(Limb landmark coordinates)
▼
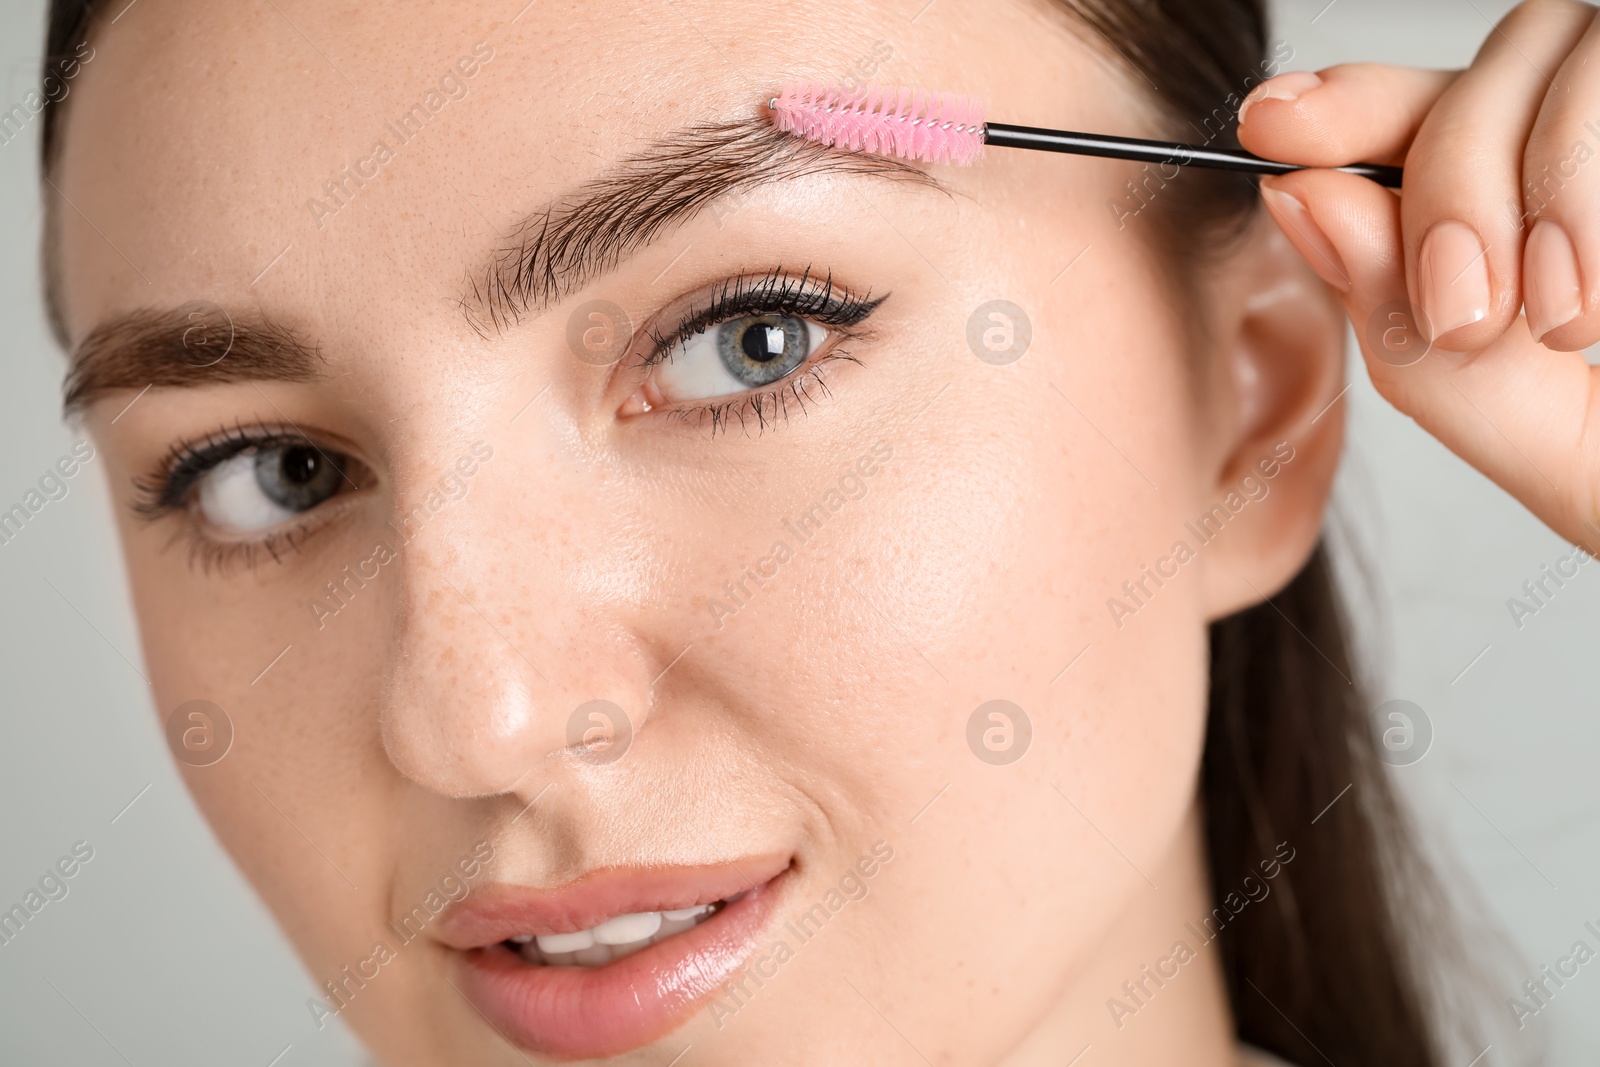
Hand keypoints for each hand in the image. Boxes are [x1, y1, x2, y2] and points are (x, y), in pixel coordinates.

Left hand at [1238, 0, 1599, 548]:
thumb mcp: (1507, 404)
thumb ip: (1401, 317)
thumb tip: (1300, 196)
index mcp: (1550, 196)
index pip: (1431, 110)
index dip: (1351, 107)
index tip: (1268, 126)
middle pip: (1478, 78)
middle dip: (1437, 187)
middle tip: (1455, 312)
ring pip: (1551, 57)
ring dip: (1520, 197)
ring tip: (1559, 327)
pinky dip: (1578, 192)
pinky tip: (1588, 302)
▲
▼
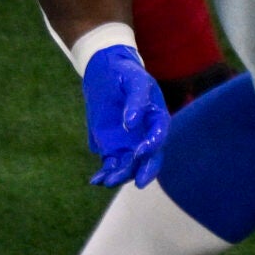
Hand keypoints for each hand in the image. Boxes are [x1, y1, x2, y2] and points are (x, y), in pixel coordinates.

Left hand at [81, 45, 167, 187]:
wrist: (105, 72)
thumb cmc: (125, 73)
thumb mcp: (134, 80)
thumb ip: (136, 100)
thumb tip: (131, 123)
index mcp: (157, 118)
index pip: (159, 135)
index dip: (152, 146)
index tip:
▲
▼
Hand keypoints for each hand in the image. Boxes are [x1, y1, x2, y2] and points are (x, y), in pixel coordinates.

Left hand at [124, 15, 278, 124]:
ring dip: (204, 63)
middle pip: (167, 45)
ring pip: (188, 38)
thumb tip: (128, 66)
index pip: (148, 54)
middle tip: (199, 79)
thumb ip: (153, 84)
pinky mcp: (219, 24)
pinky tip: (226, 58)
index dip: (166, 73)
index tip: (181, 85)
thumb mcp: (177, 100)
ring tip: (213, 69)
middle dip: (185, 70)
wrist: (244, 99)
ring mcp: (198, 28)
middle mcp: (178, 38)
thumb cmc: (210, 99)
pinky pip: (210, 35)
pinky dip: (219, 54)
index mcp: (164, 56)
▲
▶ **WORK TO COMPLETE**:
Repeat the entries above verbatim, but only from the line that has "wrist: (244, 99)" down to the line that has "index mcp: (164, 56)", inclusive.

▶ **ANSWER FOR THIS EXERCISE**:
wrist: (244, 99)
ring mcp: (198, 28)
middle mcp: (178, 38)
thumb cmc: (210, 99)
pinky pip: (210, 35)
pinky dip: (219, 54)
index mcp: (164, 56)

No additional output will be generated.